With the recent news and photographs of the U.S. pulling out of Afghanistan, I thought of the Afghan people in Aftermath, specifically in the photographs by Gloriann Liu. She told me of her many experiences during 25 trips to that country, and how she came to love the people who, she said, changed her life. Gloriann is now unable to travel, not just because of COVID but a life-threatening lung condition. I called her last week to talk about what was happening in Afghanistan. She has many friends there; through them, she learned the complex history of that country, photographed shop owners, families, disabled victims of bombs and rockets, and the dangerous poppy trade (see her images and books here), and personally experienced the distinct brand of Afghan kindness, humor, hospitality, and bravery, all of this influencing how she is now handling her own adversity. I’ve heard similar stories from other photographers about the goodness of Afghans. It makes me hope that when they arrive here, we Americans receive them with the same hospitality they have shown others. Do we ever imagine ourselves in similar conditions? It could happen — it already has for some of us. Hurricanes, fire, floods have turned many Americans into environmental refugees, forced to move to unfamiliar places among strangers to start all over again. Acknowledging our mutual vulnerability, now and in the future, might help us to empathize with the uncertainty and trepidation Afghans will undoubtedly feel once in the U.S.   

 

International author, Teju Cole, has written beautifully about a series of photographs by photographer, Fazal Sheikh (many were made in Afghanistan) in a book titled, Human Archipelago. (Google it, or better yet, buy it.) It is essentially about our current world condition. These are images of difficult places and conditions that will or already have impacted all of us. This is especially true as climate change generates more eco-refugees. We are entering a non-negotiable world in which our openness to each other will mean either our mutual survival or extinction, with the loss of ‘home’ being the first heartbreaking event. 

 

Who then becomes the outsider? Who attends to the ethics of mutual responsibility? Who can put borders around displacement? Who among us will recognize each other as more than the “stranger,” and open ourselves to our mutual interdependence? As Cole says, we are now all “a kind of island chain, interdependent within a single ecosystem.” 

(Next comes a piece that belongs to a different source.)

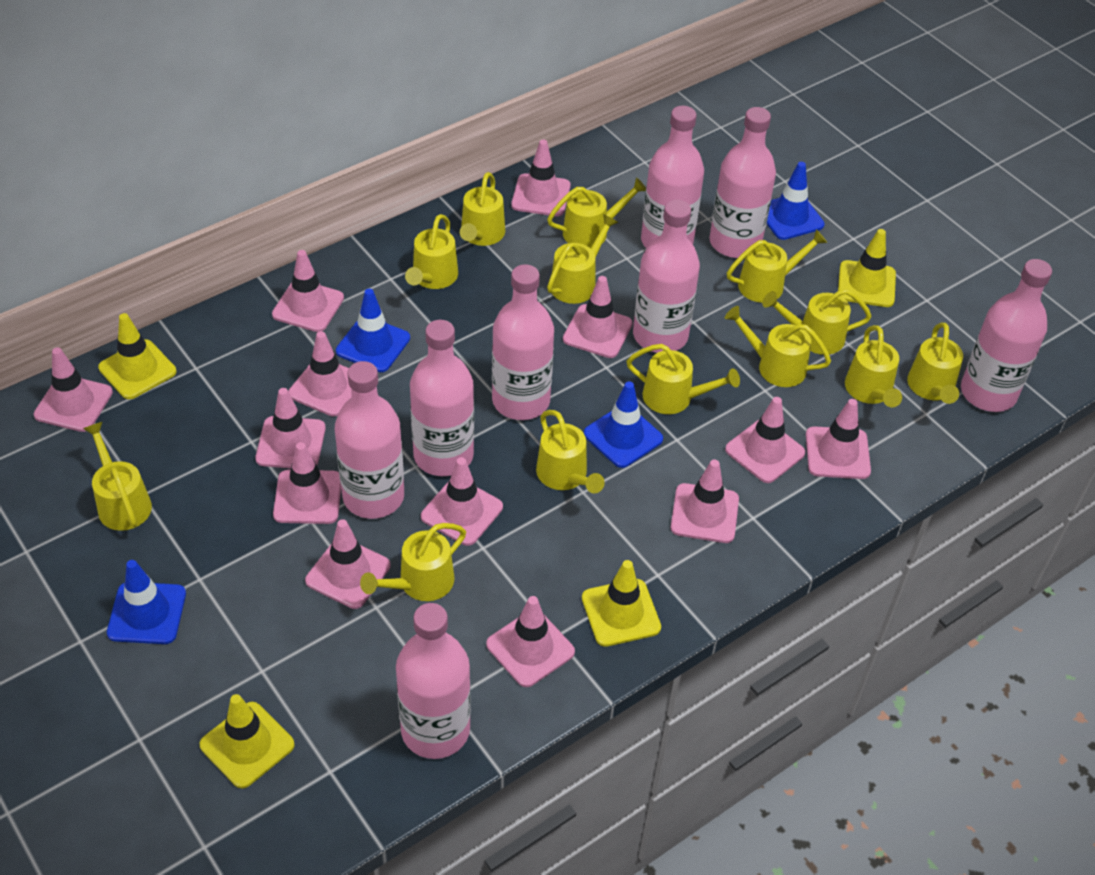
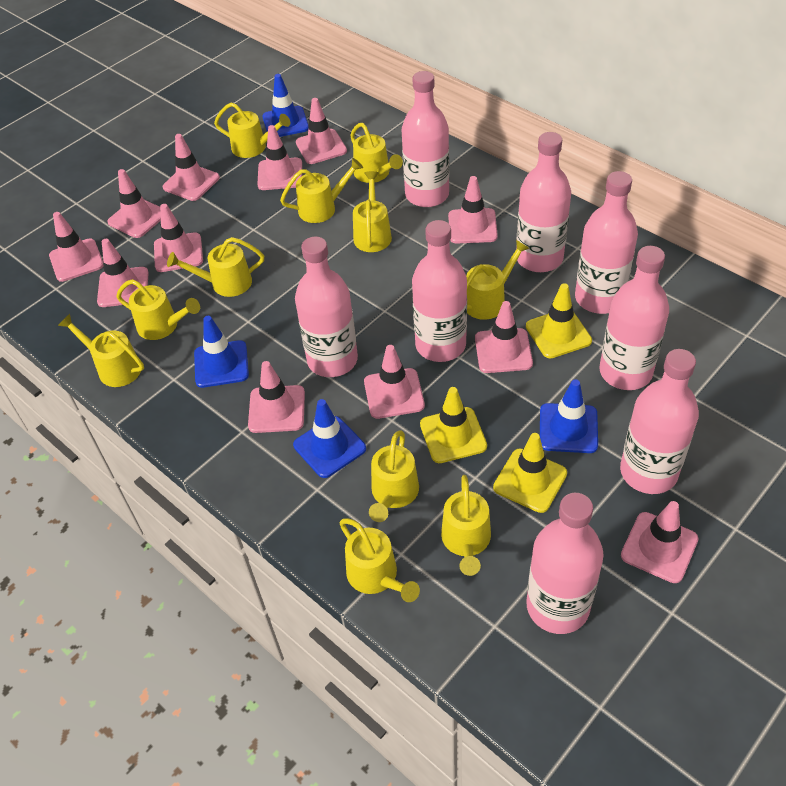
pink traffic cone: 13 -> 12
yellow traffic cone: 4 -> 3
yellow watering can: 13 -> 11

Who is the stranger?      
Who is kin?        
What do we owe each other?    
What, in this inferno, is not infernal?

     - Teju Cole

 

* * *

 


Gloriann Liu, Mohammed Agha and Mohammad Zia Mama, November, 2011, print 2016, Digital C-print, gift of Gloriann Liu, Harn Museum of Art, 2018.20.5

Afghan shopkeepers who have lost limbs maintain livelihoods despite overwhelming challenges.                           

 


Gloriann Liu, Zarghona, visiting her home for the first time after a heavy snow, 2013, print 2016, Digital C-print, gift of Gloriann Liu, Harn Museum of Art, 2018.20.6

A woman’s house has partially collapsed from a snowstorm; rebuilding must start immediately despite her grief. 

 


Gloriann Liu, Streets of Kabul, 2011 (not in Harn collection)

Young girls wearing traditional student uniforms of white headscarf and black shalwar kameez.